§ 取り組む課題:
1. 抜粋本文の「2月のギャロップ調査では」で始まる段落を、主な事実を残したまま箇条書きで簡潔にまとめよ。
2. 抜粋本文の「マサチューセッツ州議会ではは」から「の使用を禁じている」と語る。」までを、両端の語句も含めて一字一句変えずに書き出してください。

§ 抜粋本文:
----------------
8月12日のワシントン・ポストは「IT企業や経営者がAI技術の導入を加速させる中で、労働組合が各州議会と協力して労働者保護の法制化に乗り出した」と報じた。

マサチューセッツ州議会でははチームスター労組が自動運転車への人間の搭乗義務付け法案を支援して完全自動化に反対、オレゴン州議会ではオレゴン看護師協会労組の支援のもと、
AIによる看護師名称の使用禁止が承認された。また63組合が加盟するAFL-CIOは先月、労働者に影響を与えるオートメーションとAIを規制するためのタスクフォースを発足させ、各州議会との連携活動を開始した。

これに対し先月、各州議会における様々なAI規制はAI開発を阻害するとして、地方での規制法を禁じるモラトリアムが上院議会に提案されたが、圧倒的多数で否決される事態も起きている。労組幹部は「AIによる大量解雇や雇用への危険から労働者を守るための規制が必要だ」と強調するが、問題は2023年のハリウッド脚本家組合のストライキでも顕在化した。

2月のギャロップ調査では労働者の3分の2がAIは雇用を奪うと答えているが、AI推進派はそれを認めながらも、他面では多くの雇用を創出すると主張している。
こうした中でAFL-CIOタスクフォースはAI問題を1990年代における北米自由貿易協定問題と同様に捉えて「雇用への影響は甚大だ。望ましい未来社会の姿がどうなのか、我々を保護する法規制はどうあるべきかを決めるのは我々にある」として、各組合の団体交渉や協定締結に当たってのAI問題の助言、各州議会における法律モデルの作成に取り組んでいる。

このタスクフォースの共同議長を務めるカリフォルニア労組連合会のゴンザレス会長は「上院議会でモラトリアムが否決された直後から各州議会でどのような備えが必要なのかと言う要請が高まった。カリフォルニア議会では解雇や懲罰についての判断をAIソフトウエアに頼ることなく、人的判断によるとの法案が審議されているが、法案はまた労働者の行動予測や精神状態、個性を推定する道具の使用を禁じている」と語る。
----------------
§ 掲載資料:
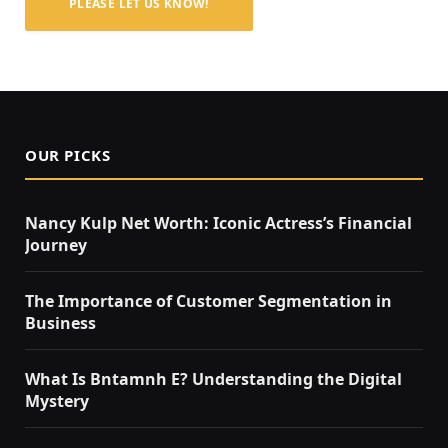
PLEASE LET US KNOW!
OUR PICKS
Nancy Kulp Net Worth: Iconic Actress’s Financial
Journey
The Importance of Customer Segmentation in
Business
What Is Bntamnh E? Understanding the Digital
Mystery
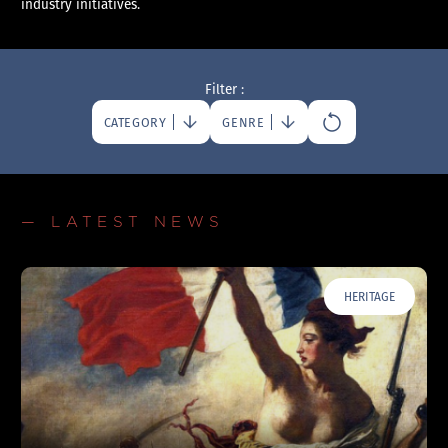
industry initiatives.
Filter :
CATEGORY
GENRE
— LATEST NEWS
HERITAGE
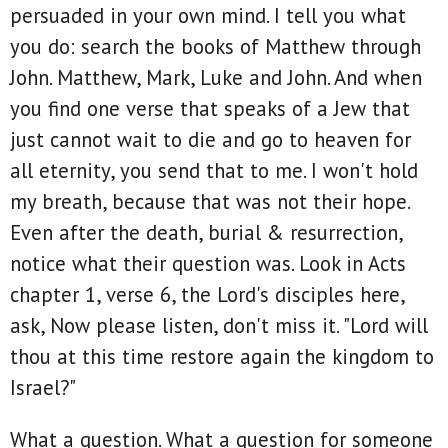
persuaded in your own mind. I tell you what
you do: search the books of Matthew through
John. Matthew, Mark, Luke and John. And when
you find one verse that speaks of a Jew that
just cannot wait to die and go to heaven for
all eternity, you send that to me. I won't hold
my breath, because that was not their hope.
Even after the death, burial & resurrection,
notice what their question was. Look in Acts
chapter 1, verse 6, the Lord's disciples here,
ask, Now please listen, don't miss it. "Lord will
thou at this time restore again the kingdom to
Israel?"
What a question. What a question for someone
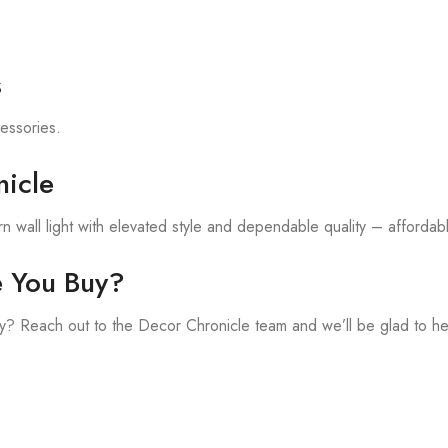
s
cessories.
icle
 wall light with elevated style and dependable quality – affordable
e You Buy?
? Reach out to the Decor Chronicle team and we’ll be glad to he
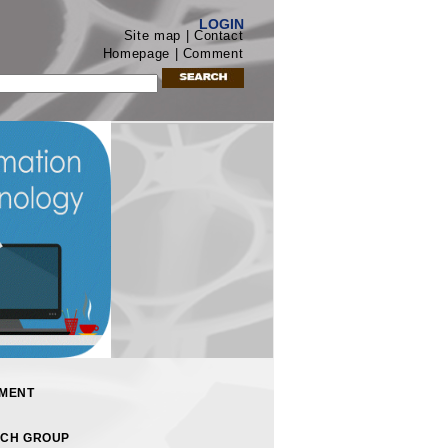
LOGIN
Site map | Contact
Homepage | Comment
MENT
CH GROUP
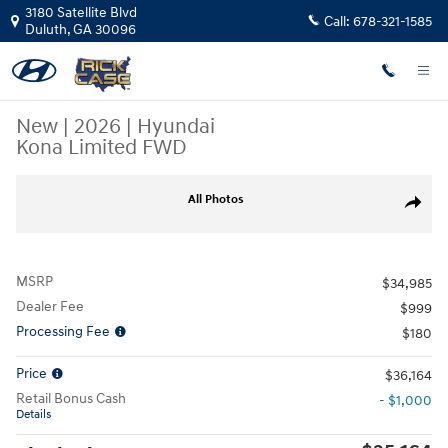
Skip to main content
3180 Satellite Blvd
Call:
678-321-1585
Duluth
,
GA
30096
New
|
2026
|
Hyundai
Kona Limited FWD
New 2026 Hyundai Kona Limited FWD SUV Photo 1 of 19
All Photos
Share
MSRP
$34,985
Dealer Fee
$999
Processing Fee
$180
Price
$36,164
Retail Bonus Cash
- $1,000
Details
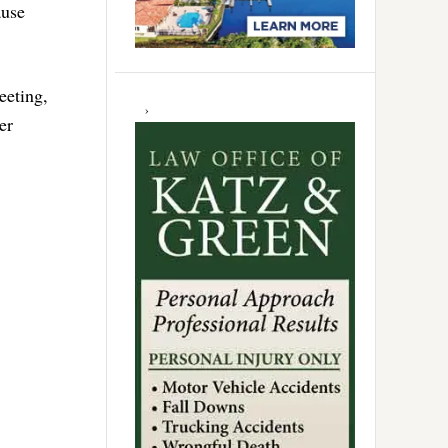
ause
eeting,
er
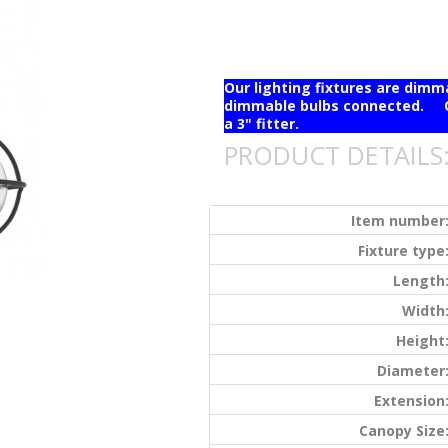
Our lighting fixtures are dim
dimmable bulbs connected. Ou
a 3" fitter.
PRODUCT DETAILS
Item number
Fixture type
Length
Width
Height
Diameter
Extension
Canopy Size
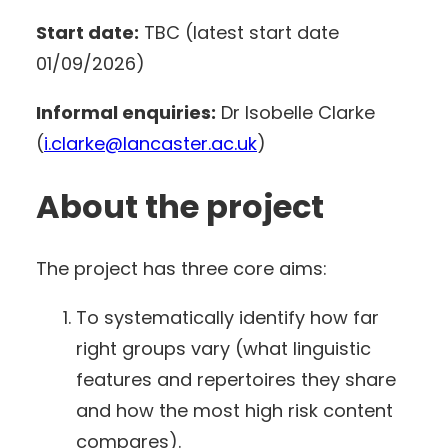
Start date:
TBC (latest start date
01/09/2026)
Informal enquiries:
Dr Isobelle Clarke
(
i.clarke@lancaster.ac.uk
)
About the project
The project has three core aims:
To systematically identify how far
right groups vary (what linguistic
features and repertoires they share
and how the most high risk content
compares).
----------------
§ 各課題の解答:
1.
- 2月のギャロップ調査では、労働者の3分の2が、AIは雇用を奪うと回答した。
- AI推進派はこれを認めつつ、多くの雇用も創出すると主張している。
- AFL-CIOタスクフォースは、AI問題を1990年代の北米自由貿易協定問題と同様に捉えている。雇用への影響は甚大であり、望ましい未来社会の姿や法規制のあり方を決めるのは自分たちだとしている。
- 同タスクフォースは、各組合の団体交渉や協定締結に当たってのAI問題の助言と、各州議会における法律モデルの作成に取り組んでいる。

2.
マサチューセッツ州議会でははチームスター労組が自動運転車への人間の搭乗義務付け法案を支援して完全自動化に反対、オレゴン州議会ではオレゴン看護師協会労組の支援のもと、
AIによる看護師名称の使用禁止が承認された。また63組合が加盟するAFL-CIOは先月、労働者に影響を与えるオートメーションとAIを規制するためのタスクフォースを発足させ、各州議会との連携活動を開始した。

これに対し先月、各州議会における様々なAI規制はAI開発を阻害するとして、地方での規制法を禁じるモラトリアムが上院議会に提案されたが、圧倒的多数で否決される事態も起きている。労組幹部は「AIによる大量解雇や雇用への危険から労働者を守るための規制が必要だ」と強調するが、問題は2023年のハリウッド脚本家組合のストライキでも顕在化した。

2月のギャロップ調査では労働者の3分の2がAIは雇用を奪うと答えているが、AI推進派はそれを認めながらも、他面では多くの雇用を創出すると主張している。
こうした中でAFL-CIOタスクフォースはAI問題を1990年代における北米自由貿易協定問題と同様に捉えて「雇用への影響は甚大だ。望ましい未来社会の姿がどうなのか、我々を保護する法規制はどうあるべきかを決めるのは我々にある」として、各組合の団体交渉や協定締結に当たってのAI問題の助言、各州議会における法律モデルの作成に取り組んでいる。

このタスクフォースの共同議長を務めるカリフォルニア労組連合会のゴンザレス会長は「上院議会でモラトリアムが否決された直後から各州議会でどのような備えが必要なのかと言う要請が高まった。カリフォルニア議会では解雇や懲罰についての判断をAIソフトウエアに頼ることなく、人的判断によるとの法案が審議されているが、法案はまた労働者の行動予測や精神状態、個性を推定する道具の使用を禁じている」と語る。